Task item A: Can you reproduce the records word for word from the line holding "True or false: Skogsnycklar" through the line holding "Reading left to", with both of those lines included and the pictures left out?

Kuka said he was happy the Prime Minister had intervened but the Government could have also stepped in when similar issues arose in other parts of the country.

"These issues are not new, and I support those who are only exercising their indigenous rights to protect this piece of land which is sacred to iwi," he said.

Tommy Wilson, of Ngāi Te Rangi and Ngāti Ranginui descent, said: "The protest is understandable given the climate of our cultural footprint of where we have come from, and where it is we want to get to here in Aotearoa New Zealand.

"Who lost what, and at what cost is an ongoing conversation with iwi who have settled, those who have not and also those who are about to.

"The process of Treaty settlement has many layers to it with many factions of whānau, hapū and iwi involved. At times that can be brutal for all parties at the negotiating table."

Wilson said would be interesting to see how a solution could be negotiated at Ihumātao as it could set a precedent.

(Chart analysis data)
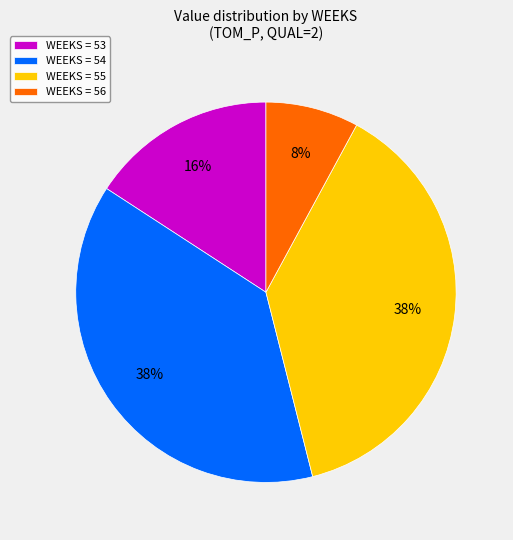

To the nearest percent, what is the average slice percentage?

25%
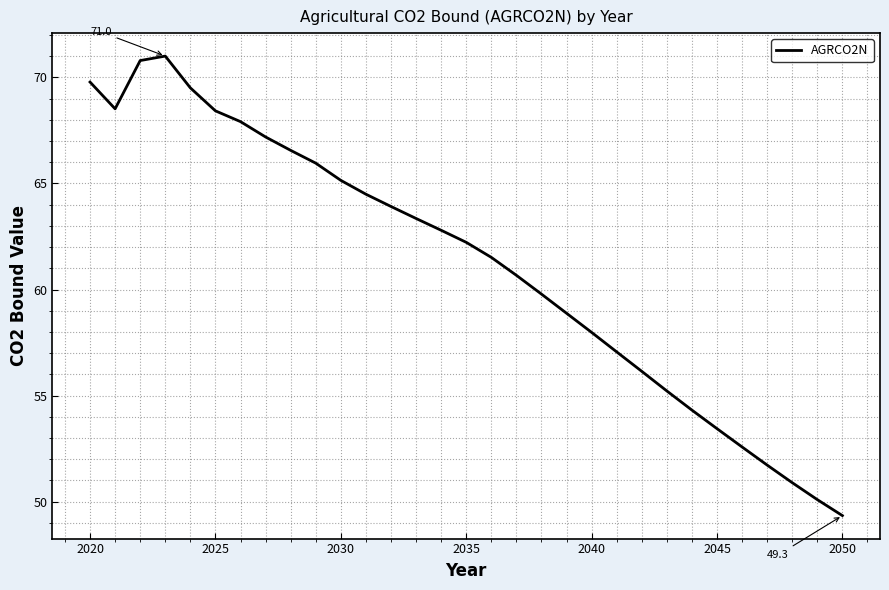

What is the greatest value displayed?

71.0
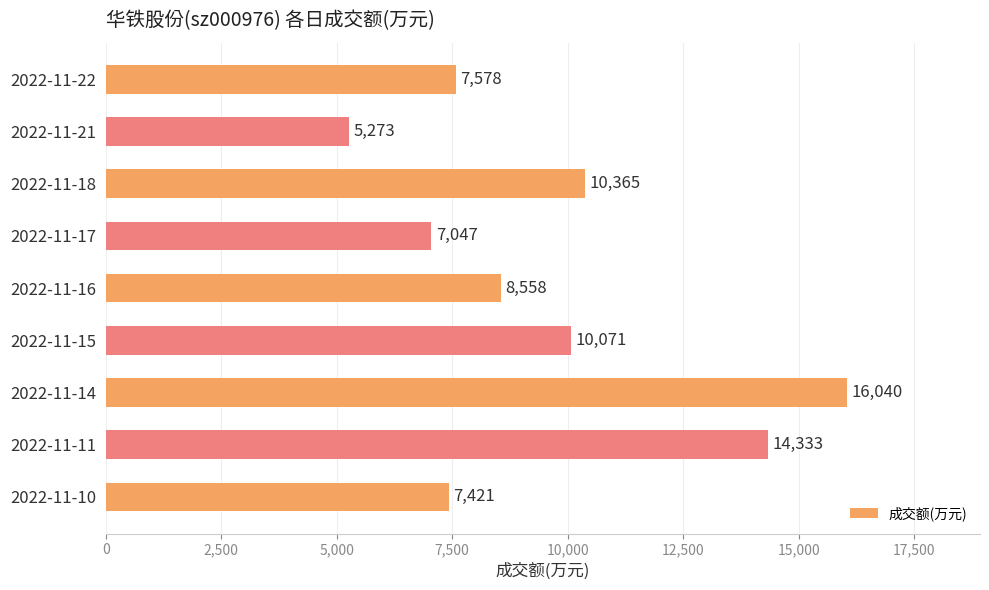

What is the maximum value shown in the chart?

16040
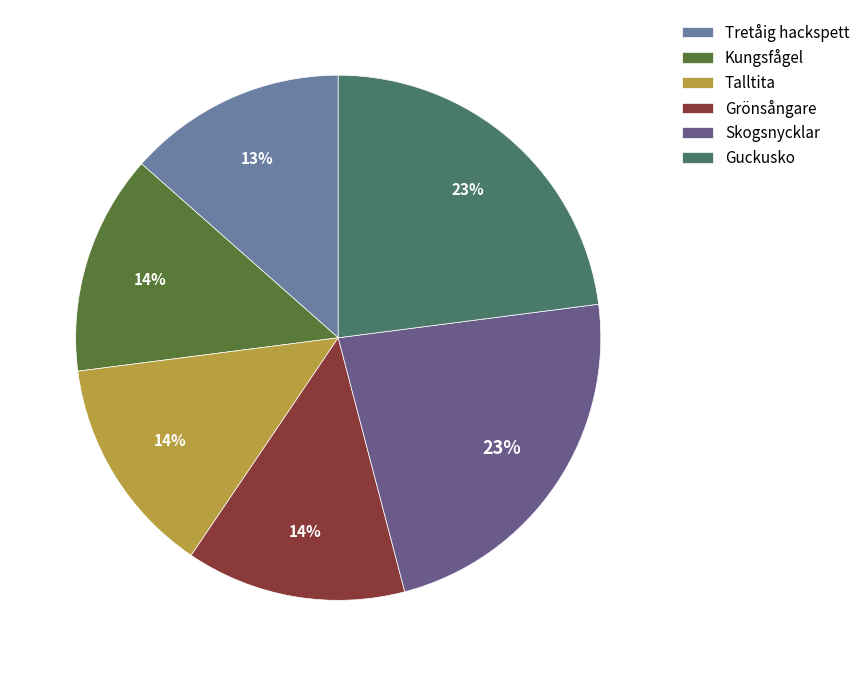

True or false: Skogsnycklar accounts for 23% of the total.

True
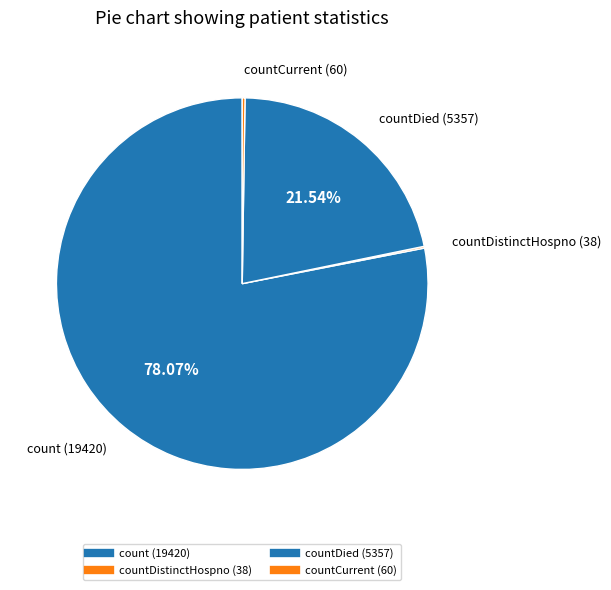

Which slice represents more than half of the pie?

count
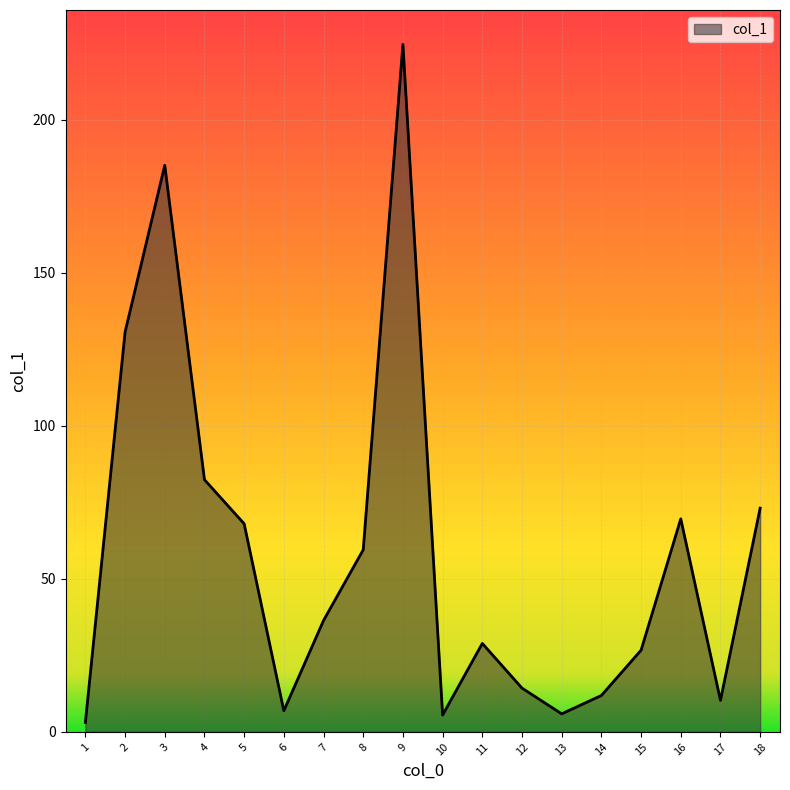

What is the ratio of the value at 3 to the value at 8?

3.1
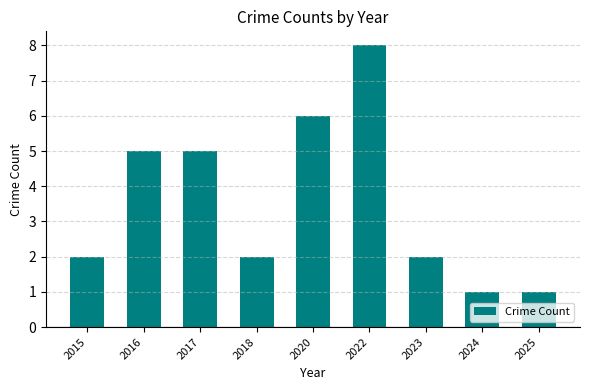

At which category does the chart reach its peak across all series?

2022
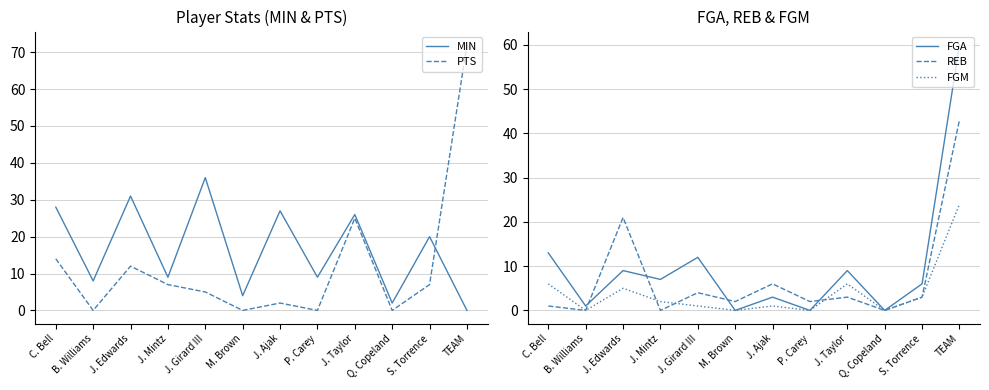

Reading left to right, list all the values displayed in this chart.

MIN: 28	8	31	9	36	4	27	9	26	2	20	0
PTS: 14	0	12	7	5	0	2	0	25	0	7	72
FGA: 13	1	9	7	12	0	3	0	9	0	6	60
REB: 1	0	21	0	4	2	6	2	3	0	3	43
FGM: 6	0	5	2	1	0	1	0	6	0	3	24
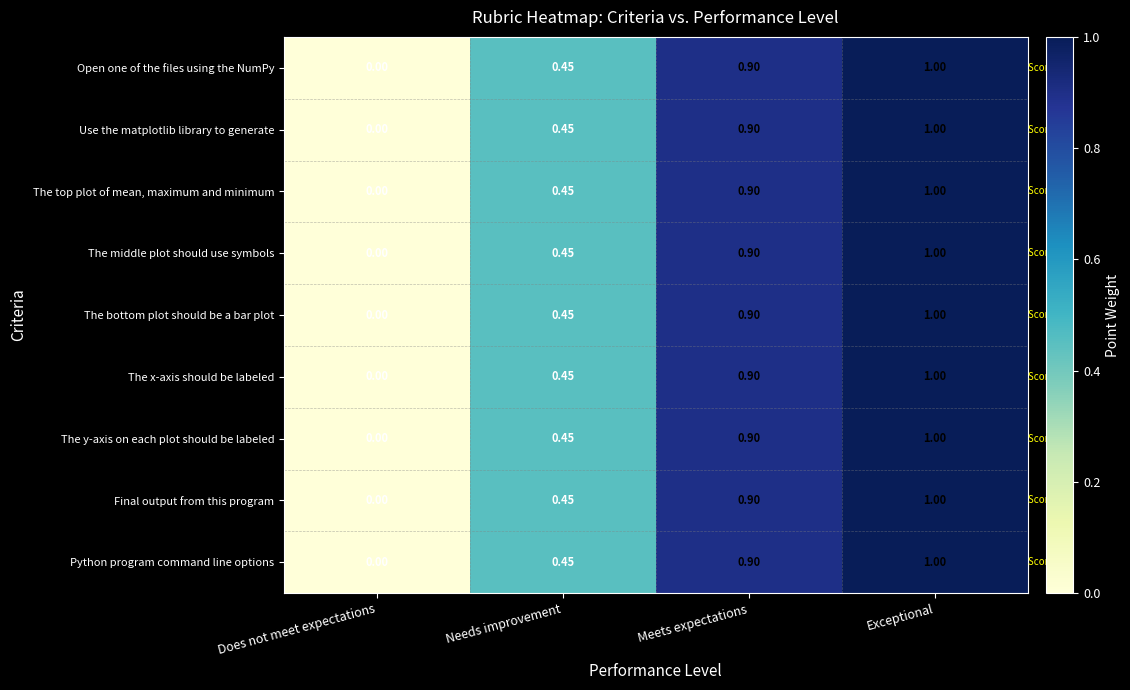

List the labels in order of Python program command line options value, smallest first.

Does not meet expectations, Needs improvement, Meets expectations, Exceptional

Task item B: Could you carry the report on the Ihumātao protest forward, starting right after its last sentence?

Final answer A:
True or false: Skogsnycklar accounts for 23% of the total.

True

Which slice represents more than half of the pie?

count

What is the ratio of the value at 3 to the value at 8?

3.1

At which category does the chart reach its peak across all series?

2022

Reading left to right, list all the values displayed in this chart.

Final answer B:
Ngāi Te Rangi chairman Charlie Tawhiao said it was likely some members of his iwi would have gone up to Ihumātao or sent messages of support, but they would have done so as individuals.

"I know there are varying opinions. But given the dynamics between the hapū and the protesters and the issues involved, I do not think it is appropriate for me to publicly wade in to share my own views over the occupation."

Ngāti Pūkenga chairman Rehua Smallman and Ngāti Ranginui Iwi incorporated chairman Tawharangi Nuku did not want to comment, both saying they did not know enough about the issue.